変動為替相場制度はなぜ20世紀最大の失策なのか

昨年11月、G20「世界金融危機」サミットを前にして、麻生太郎首相がドル基軸通貨体制を維持しなければならないと発言すると、その直後にサルコジ・フランス大統領がドルはもはや基軸通貨ではないと答えた。ドル基軸通貨体制についてはG20「世界金融危機」サミットにおいて議論されるかと期待されたが、結局は議論されずに終わった。

PRESIDENTでは、筆者が「『グレシャムの法則』から見た基軸通貨ドルの明日」(2008年10月13日号)と「『通貨危機』ユーロ、『迷走』ドルの真相」(08年12月15日号)というタイトルで文章を載せ、昨今の世界金融危機の中において、ユーロやアジア通貨と比較しながら、ドルの為替相場の動向を解説し、その将来の行方を占った。その中で、ドルが基軸通貨として存在することそのこと自体がドルの価値を少なくとも短期的には維持していることを解説した。

そんな中、筆者は、この正月にサンフランシスコで開催されたアメリカ経済学会に参加してきた。昨年のアメリカ経済学会でもサブプライム・ローン問題を取り扱うセッションがあったが、今年のアメリカ経済学会では昨年以上に世界金融危機を取り上げたセッションが設けられ、多数の研究者が議論を戦わせていた。その中でも、ノーベル経済学賞受賞者(ローレンス・クライン教授やロバート・マンデル教授など)がパネラーとなったラウンドテーブルでは、“Where Is the World Economy Headed?”(世界経済はどこへ向かうのか?)と題して、世界金融危機および世界金融危機後の世界経済の行方が議論された。なかでも、筆者が最も印象に残ったのは、マンデル教授が20世紀の最大の失策は変動為替相場制度を導入したことだと発言したことである。

マンデル教授は、ユーロのような単一共通通貨が円滑に流通しうる地域、すなわち、最適通貨圏について理論的に考察したことも含めて、国際マクロ経済学および国際通貨の一連の研究が評価され、1999年にノーベル経済学賞を受賞した。その最適通貨圏の理論を応用させて、教授はユーロ誕生の議論にも貢献したと評価された。彼が最適通貨圏の理論で想定していたのは、必ずしも単一共通通貨ではなかった。
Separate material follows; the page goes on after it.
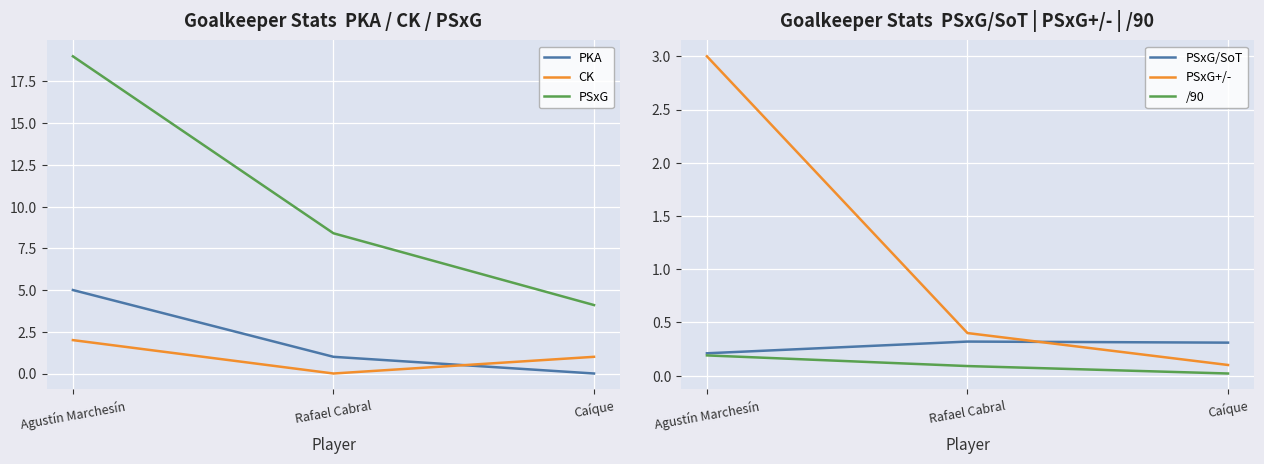

What is the sum of the CK values at Agustín Marchesín and Rafael Cabral?

2.0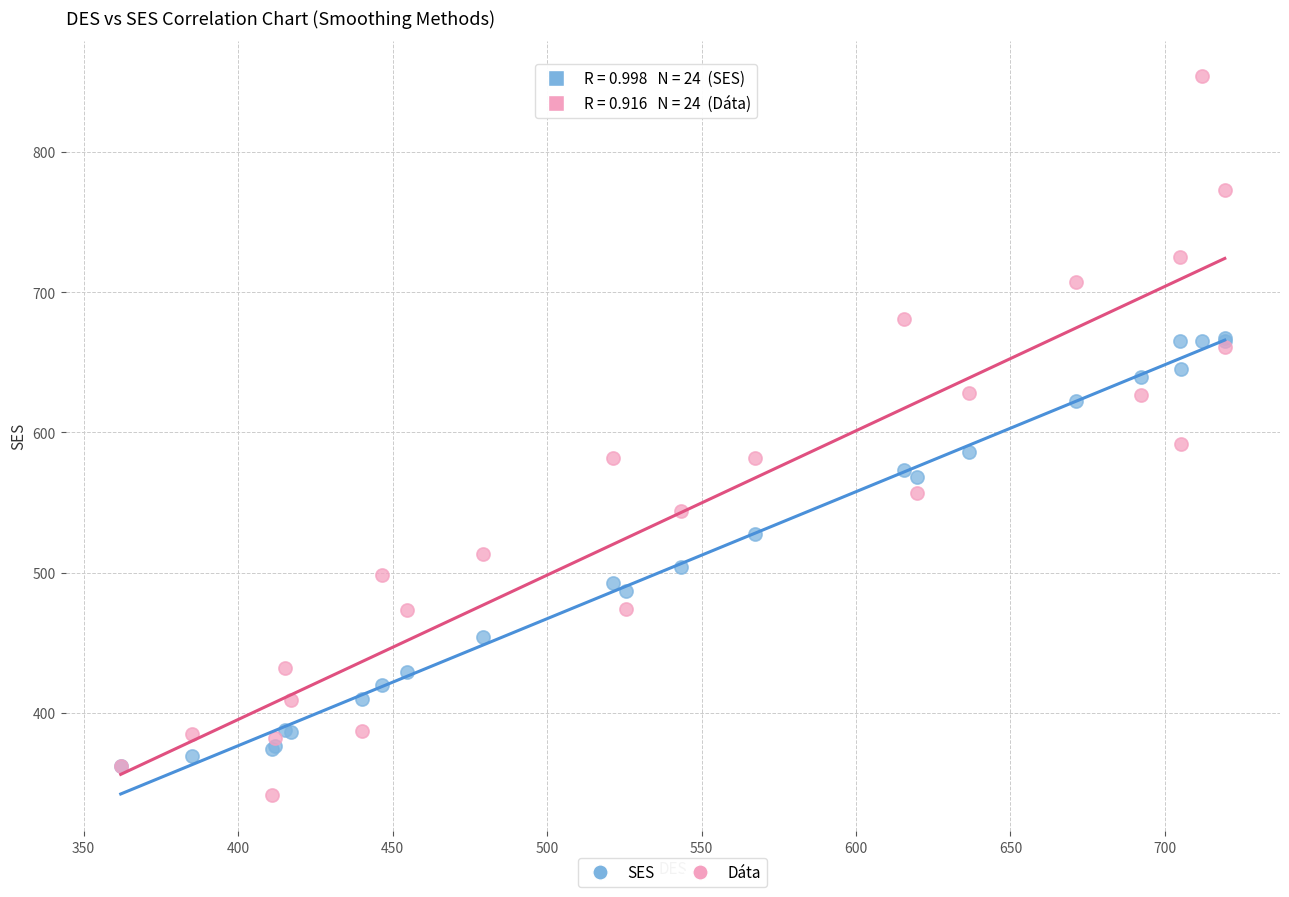

What are all the series names shown in the legend?

SES, Dáta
むしろ固定為替相場制度を採用することができる国々の範囲を規定しようというものであった。それが、ユーロのような単一共通通貨に応用されたのである。実際に、今年の1月にスロバキアが加わって、EU16カ国で単一共通通貨制度(通貨同盟)が締結され、ユーロ圏が形成されている。そのユーロ圏の理論的な拠り所となっているのが最適通貨圏の理論である。